Abstract: To help the open-source community have a better understanding of Mixture-of-Experts (MoE) based LLMs, we train and release OpenMoE, a series of fully open-sourced and reproducible decoder-only MoE LLMs, ranging from 650M to 34B parameters and trained on up to over 1T tokens. Our investigation confirms that MoE-based LLMs can offer a more favorable cost-effectiveness trade-off than dense LLMs, highlighting the potential effectiveness for future LLM development. One more important contribution of this study is an in-depth analysis of the routing mechanisms within our OpenMoE models, leading to three significant findings: Context-Independent Specialization, Early Routing Learning, and Drop-towards-the-End. We discovered that routing decisions in MoE models are predominantly based on token IDs, with minimal context relevance. The token-to-expert assignments are determined early in the pre-training phase and remain largely unchanged. This imperfect routing can result in performance degradation, particularly in sequential tasks like multi-turn conversations, where tokens appearing later in a sequence are more likely to be dropped. Finally, we rethink our design based on the above-mentioned observations and analysis. To facilitate future MoE LLM development, we propose potential strategies for mitigating the issues we found and further improving off-the-shelf MoE LLM designs.

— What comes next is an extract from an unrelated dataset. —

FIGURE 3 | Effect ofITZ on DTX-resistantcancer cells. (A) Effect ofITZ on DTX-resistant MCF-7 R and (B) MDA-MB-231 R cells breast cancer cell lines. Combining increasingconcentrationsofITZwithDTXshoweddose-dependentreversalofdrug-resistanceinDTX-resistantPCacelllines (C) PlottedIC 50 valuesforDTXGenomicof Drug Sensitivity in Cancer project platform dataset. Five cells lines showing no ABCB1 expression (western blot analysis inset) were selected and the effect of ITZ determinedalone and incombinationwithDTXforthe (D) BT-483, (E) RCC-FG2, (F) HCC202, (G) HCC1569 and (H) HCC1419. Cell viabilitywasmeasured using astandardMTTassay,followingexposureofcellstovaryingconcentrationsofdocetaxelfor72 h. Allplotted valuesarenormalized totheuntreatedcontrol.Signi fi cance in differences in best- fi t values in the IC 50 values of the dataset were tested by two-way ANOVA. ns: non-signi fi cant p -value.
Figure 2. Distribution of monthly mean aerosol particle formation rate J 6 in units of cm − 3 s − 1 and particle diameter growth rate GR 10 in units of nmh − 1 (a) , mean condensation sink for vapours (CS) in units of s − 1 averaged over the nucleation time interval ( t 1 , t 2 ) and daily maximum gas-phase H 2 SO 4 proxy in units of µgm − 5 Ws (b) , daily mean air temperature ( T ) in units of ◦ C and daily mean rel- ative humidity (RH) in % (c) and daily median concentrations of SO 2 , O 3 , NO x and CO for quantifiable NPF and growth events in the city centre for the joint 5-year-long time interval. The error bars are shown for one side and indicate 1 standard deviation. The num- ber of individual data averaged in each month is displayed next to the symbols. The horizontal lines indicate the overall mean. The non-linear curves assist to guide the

• The paper presents an open-source MoE framework that scales LLM parameters from 650M to 34B for enhanced cost-effectiveness.
• It analyzes a token ID-based routing mechanism that drives early specialization but may restrict multi-turn contextual understanding.
• It recommends design adjustments, such as reducing code dataset proportions and refining the architecture for more balanced token routing.

Introduction to OpenMoE

The open-source community recently gained a remarkable tool with the release of OpenMoE, a series of decoder-only mixture-of-experts (MoE) LLMs. These LLMs range vastly in size, including models with parameters varying from 650M to 34B, trained on extensively large datasets exceeding 1 trillion tokens. The ambition behind OpenMoE is triple-fold: to document the process of training a decoder-only MoE LLM, to explore the intricacies of MoE routing mechanisms, and to serve as a catalyst for further MoE LLM development within the open-source milieu.

MoE Efficiency and Open Access

A central finding from the release of OpenMoE is the efficiency of MoE-based LLMs compared to their dense counterparts. MoE LLMs exhibit a more cost-effective balance, indicating their viability for future LLM endeavors. This paper details the formidable performance of OpenMoE-8B/32E models, which provide an insightful comparison with OpenLLaMA-3B and TinyLLaMA-1.1B—two dense models with a higher training cost. It's particularly notable that the OpenMoE-8B/32E-Chat model performed substantially better in single-turn conversations on the MT-Bench, indicating its potential in conversational AI applications.

In-Depth Analysis of OpenMoE

Perhaps more compelling is the in-depth examination of the routing mechanisms within MoE models. The MoE routing decisions appear to be largely token ID-based, with little regard for context. Further, routing specialization is determined early in the training phase and is predominantly unalterable. This inherent characteristic can lead to a performance decline in scenarios where a sequential understanding is critical, like multi-turn conversations due to token drops later in the sequence.

Recalibrating the Model Design

The paper does not shy away from acknowledging limitations, such as initial suboptimal design choices in MoE architecture and an overly code-heavy dataset mix. Reflecting on these aspects provides an opportunity to share learnings that could benefit model iteration and innovation in the community. To address the discovered challenges, a strategic pivot is suggested, including reducing the proportion of code in the training data mix and refining the MoE architecture to minimize context-independent token routing.

Conclusion and Future Directions

In closing, OpenMoE signifies an evolutionary step in LLM development. It delivers an enhanced understanding of MoE models, complete with strengths and areas for improvement. The research articulates potential strategies to ameliorate identified deficiencies, especially emphasizing the imperative for balanced token routing. The initiative sets the groundwork for the open-source community to push the boundaries of LLM capabilities and chart the course for subsequent endeavors in the generative AI landscape.